なお、表1中のカーボンブラックのBET比表面積、及び平均一次粒子径はメーカー保証値(カタログ値)である。また、分散液、インクの平均粒子径(D50)、標準偏差値測定法はつぎのとおりである。
[分散液、インク液粒径測定条件]
測定器:日機装株式会社製 粒度分布計UPA150
測定条件
1)測定液固形分濃度 :0.1重量%水溶媒
2)Trasparent Paricles :Yes
3)Spherical Paricles :No
4)Part.Refractive Index :1.86
5)Part.Density :1.86(gm/cm3)
6)Fluid :Default Fluid
7)Fluid Refractive Index :1.33
8)Viscosity High 30℃ :0.797cp
9)Viscosity Low 20℃ :1.002cp
10)表示形式 :体積分布
表1には、以上の条件下で測定した結果得られた平均粒子径(D50)と標準偏差(sd)が記載される。
装置:LC-10vp(島津製作所)
カラム:ZORBAX BP-ODS(4.6id.×150mm)GLサイエンス)
ガードカラム:ZORBAX BP-ODS(4.0id.×10mm)GLサイエンス)
検出機:UV(237nm)
移動相:CH3CN/0.005M PIC水溶液=25/75
流速:1mL/min
サンプル調整:200ppm soln
注入量:20μL
<画像濃度>
画像濃度は画像サンプルのベタ画像の測色をXrite濃度計にて測定を行なう。
<吐出安定性>
吐出安定性については、印刷物を印刷した後、プリンタヘッドにキャップした状態でプリンタを40℃の環境下で1ヶ月放置した。放置後のプリンタの吐出状態が初期の吐出状態に回復するか否かを下記のクリーニング動作回数によって評価した。
○:1回の動作により回復した。
△:2回〜3回の動作により回復した。
×:3回以上の動作によっても回復がみられなかった。
<インク保存性>
各インクをポリエチレン容器に入れ密封し、70℃3週間保存した後の粒径、表面張力、粘度を測定し初期物性との変化率により下記の様に評価した。

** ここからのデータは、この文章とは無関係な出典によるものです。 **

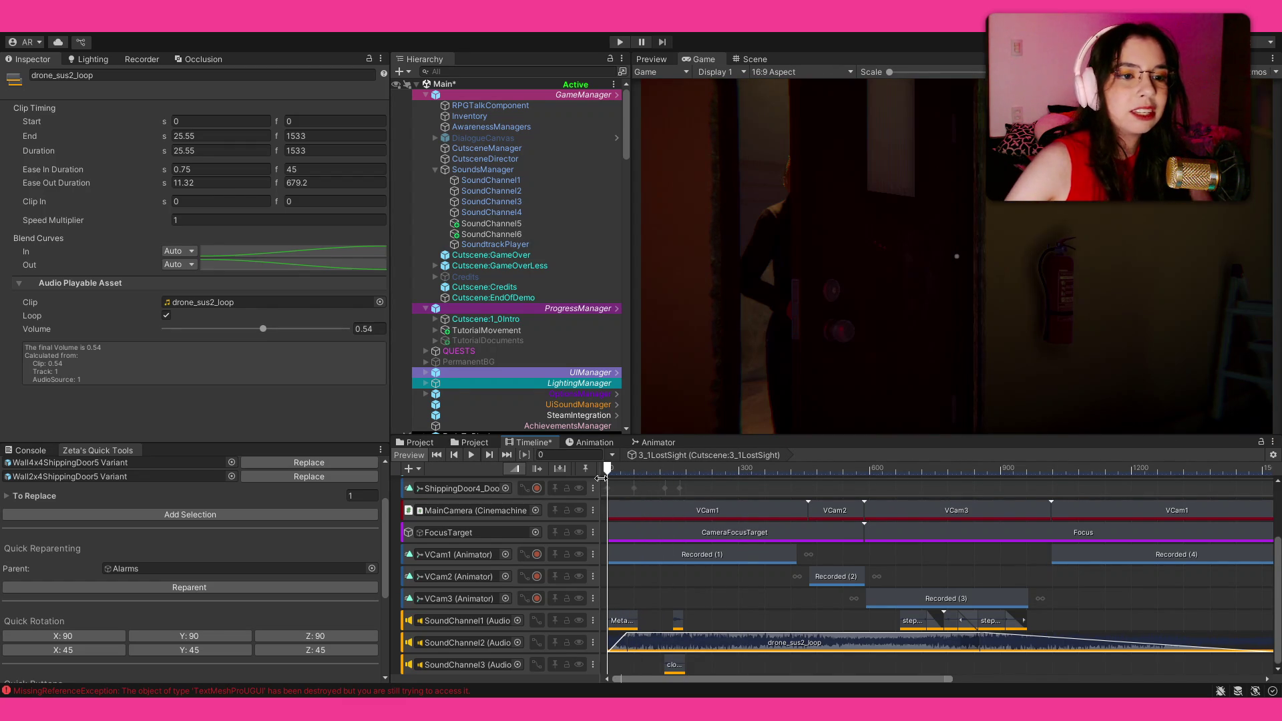
key("space")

◎:粒径、表面張力、粘度の全て項目で変化率が5%未満である。
○:粒径、表面張力、粘度の全て項目で変化率が10%未満である。
△:粒径、表面張力、粘度の全て項目で変化率が30%未満である。
×:粒径、表面張力、粘度の少なくとも一つの項目で変化率が30%以上である。
Claims (15)
- 少なくともカーボンブラック、分散剤、及び水を含む混合物を分散するインクジェット用顔料分散液の製造方法であって、
ビーズ径が0.05mmφ以下のビーズのみでビーズミル分散するものであり、
前記カーボンブラックは、平均一次粒子径が10nm〜30nmであるチャンネルブラック及び又はガスブラックであり、顔料分散液中での平均粒子径(D50)が70nmから180nm、かつ、粒度分布の粒子径標準偏差が平均粒子径の1/2以下であり、前記分散剤がナフタレンスルホン酸ナトリウムホルマリン縮合物であることを特徴とするインクジェット用顔料分散液の製造方法。 - 前記分散剤のナフタレンスルホン酸ナトリウムホルマリン縮合物のナフタレンスルホン酸の2量体、3量体、4量体の合計含有量が20%から80%であることを特徴とする請求項1に記載のインクジェット用顔料分散液の製造方法。

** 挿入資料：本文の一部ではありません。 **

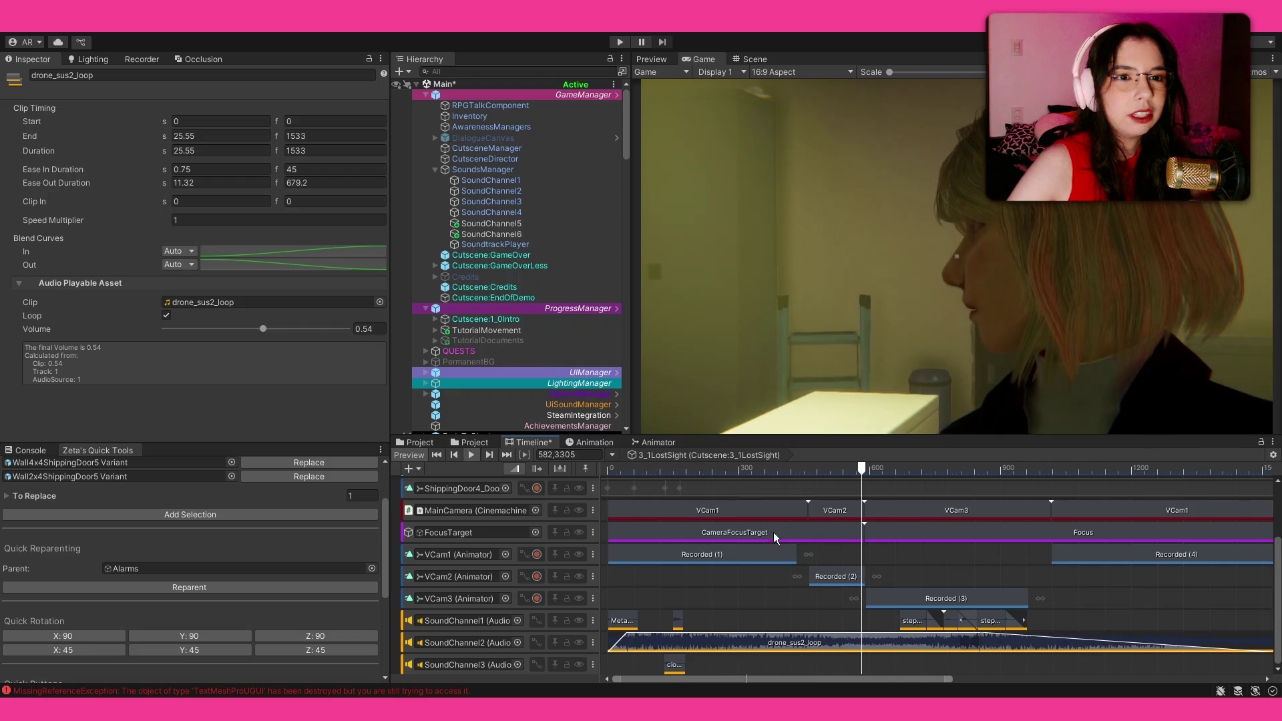
key("space")
Inspect the Recorded (2) camera clip and the 3_1Look animation clip, then play from frame 466.
left_click(840, 574)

- 前記カーボンブラックのBET比表面積が100m2/gから400m2/gであることを特徴とする請求項1または2に記載のインクジェット用顔料分散液の製造方法。
- 前記分散剤が重量基準で前記カーボンブラック1に対し0.1以上2以下の割合で含まれることを特徴とする請求項1乃至3のいずれかに記載のインクジェット用顔料分散液の製造方法。

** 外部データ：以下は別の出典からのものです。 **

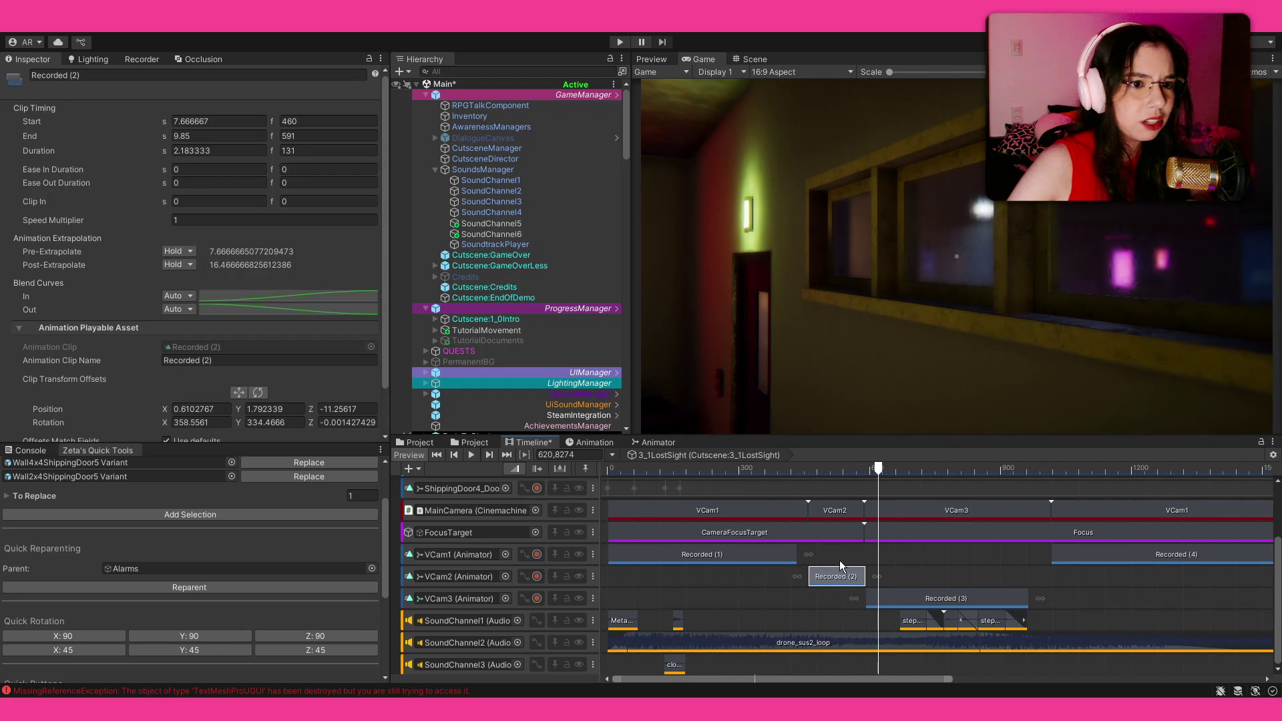
scroll(835, 534, "up", 2)
left_click(835, 515)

- カーボンブラックの含有量が5重量%から50重量%であることを特徴とする請求項1乃至4のいずれかに記載のインクジェット用顔料分散液の製造方法。
- 請求項1乃至5のいずれかに記載の方法で製造されたことを特徴とするインクジェット用顔料分散液。
- 請求項6に記載のインクジェット用顔料分散液を使用することを特徴とするインクジェット用インク。
- 請求項7に記載のインクジェット用インクのカーボンブラックの含有量が1重量%から20重量%であることを特徴とするインクジェット用インク。
- 請求項7又は8に記載のインクジェットインクを収容したことを特徴とするインクカートリッジ。
- 請求項7又は8に記載のインクジェット用インクを画像支持体上に吐出させ記録を行なうことを特徴とするインクジェットプリント装置。
- 請求項10に記載のインクジェットプリント装置がピエゾ方式であることを特徴とするインクジェットプリント装置。
- 請求項10に記載のインクジェットプリント装置がサーマル方式であることを特徴とするインクジェットプリント装置。
- 請求項7又は8に記載のインクジェット用インクを用いてインクジェット方式プリント装置で印字することを特徴とする画像形成方法。
- 請求項7又は8に記載のインクジェット用インクを用いてインクジェットプリント装置で印字されたことを特徴とする画像形成物。
- 請求項14に記載の画像形成物の画像支持体が紙であることを特徴とする画像形成物。